妖夢ってなんだ ?

資料以外の読書は、本当に久しぶり。最近は青い鳥の囀りに引きずられて、空き時間をすっかり取られてしまっている。やっとのんびりできる機会ができたからと、枕元の積ん読本から宇能鴻一郎『伯爵令嬢の妖夢』を選んで終日読みふけった。用務から戻ったK氏になんでまた(今さら宇能鴻一郎?)と呆れられたが、実は結構面白かった。

いささか古風な表題は1968年の出版としてもアナクロなのだが、どうもこれは作者宇能の、主人公の個性を際立たせるための意図的なタイトルのようだ。戦前からの遺風の残る「旧華族」の一家で純粋培養された少女、といっても宇能の書きぶりからは、いわゆるロリータ趣味は感じられないが、その少女の意識下にある性的な願望の達成と崩壊が、テーマといっていいだろう。もちろん、エンターテインメント作品であるから、宇能もテーマを正面から分析するようなことはしていないけれども、六十年代末のカウンター・カルチャー全盛の頃の性意識解放の貴重な証言の一つなのだろう。
「深窓の令嬢」の感じる下賎な異性への禁じられた欲求「妖夢」と、すべてが理想的な婚約者への不満から、親に仕立てられた結婚式をドレスのまま抜け出し、以後偶然に翻弄されながら各地を放浪するというのがメイン・ストーリーだ。失踪の探索を家族に依頼された、これも主人公(の足)に恋しているフェティシストの変態野郎が、結構実務では辣腕家で、最後には異様な形で、自分の欲望を充足させつつ、物語を解決するのである。
その過程が、宇能の独自色なのだが、失踪した女性を探す登場人物を、金持探偵の独特のゆるいキャラクターが行う、破天荒な探査行で構成していて、のちの酒島警部の手法を彷彿させる。
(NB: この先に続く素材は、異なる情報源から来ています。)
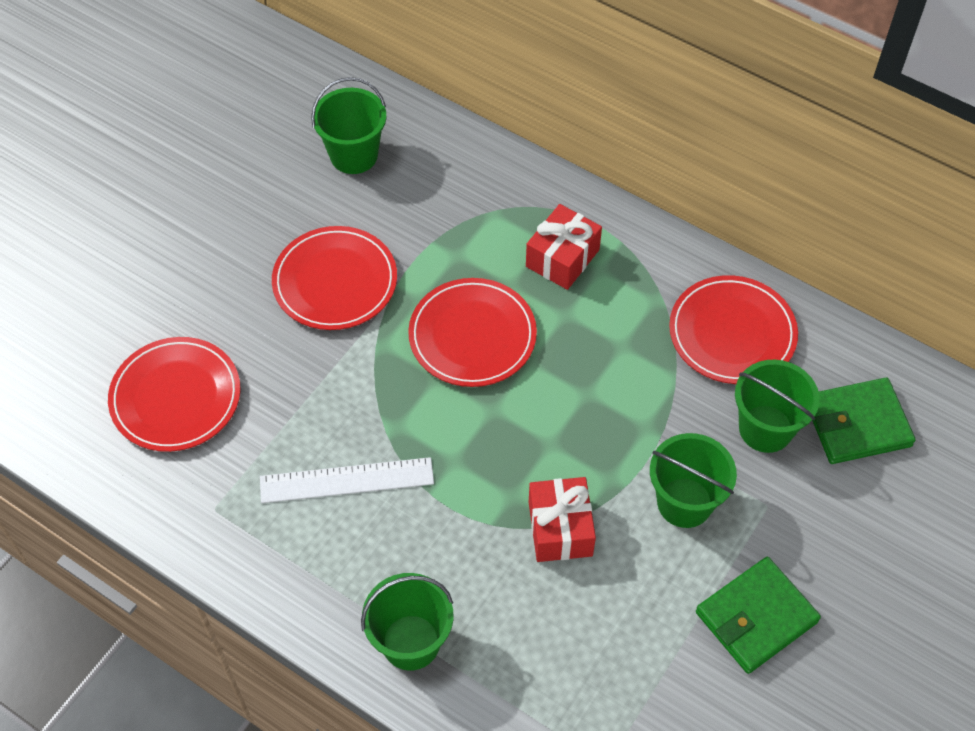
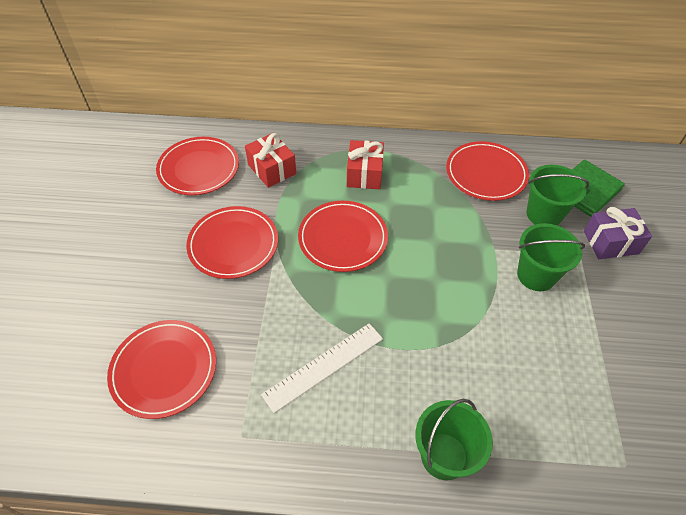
camera: 30 degrees left, 5 degrees down
(354, 155) = (199, 168): green bucket -> red plate
(560, 529) = (480, 327): red gift -> red gift (272, 169)
(756, 617) = (628, 321): green wallet -> none
(826, 510) = (610, 242): none -> purple gift

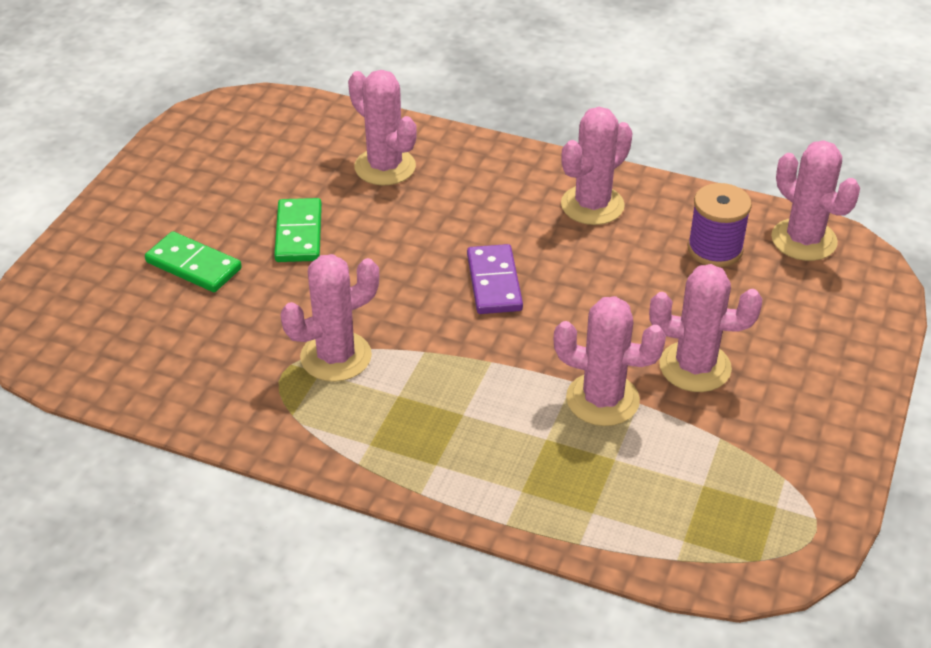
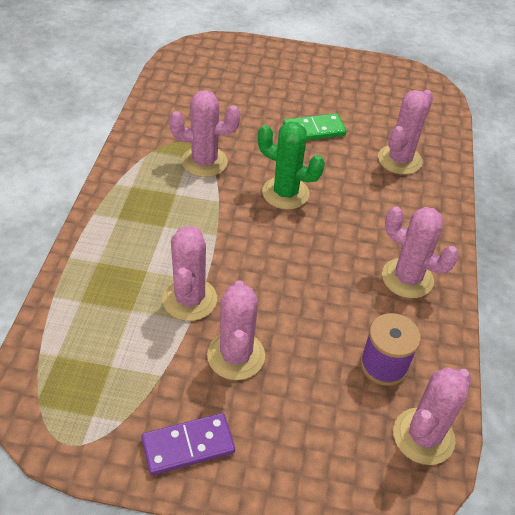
camera: 75 degrees right, 5 degrees up
(193, 265) = (269, 93): green domino -> none
(336, 357) = (204, 162): pink cactus -> pink cactus turned 45 degrees counterclockwise
(424, 282) = (285, 193): none -> green cactus
(494, 282) = (297, 229): purple domino -> purple domino (188, 445)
これ以外にも朴念仁の婚約者が、魅力的な年上に手引きされた筆下ろしにメロメロになって主人公との婚約を解消する。主人公が幽閉されて異様な仕事に就かされた、高級トルコ(これも死語だが)紛いのセックス・クリニックの中年女経営者のハチャメチャぶりと、その息子の主人公に横恋慕する鎖使いの名人「侏儒」ETC. 全編変態の大盤振る舞いなのである。
そんなわけで、題材的には先行する1965年、早川書房から翻訳が出、即時発禁になったテリー・サザーン、メースン・ホッフェンバーグの、『キャンディ』と、日本で公開されたばかりの映画『卒業 (1967) 』、それから乱歩の『一寸法師』を突き混ぜて使っているようなものだ。ああ、あと『平凡パンチ』の切り抜きね。
しかしながら、登場人物の一人一人に持たせた奇形の性願望が、読者に不快感を与えるどころか物語にユーモラスな色合いを与えているのは、作家の腕の見事なところだし、『キャンディ』が完全な受け身なのに対して、運任せとはいいながら主人公が結構能動的なのも、もしかすると作者の女性観の現れなのだろうか。
そうしてみると結構この『伯爵令嬢の妖夢』、これ以前の土俗的な自省的性描写からの脱却と、後々一世を風靡する一人称女性のモノローグで描写されるポルノグラフィーや、酒島警部シリーズで活用することになる軽いミステリーへの転換点となっている結構重要な作品かもしれない。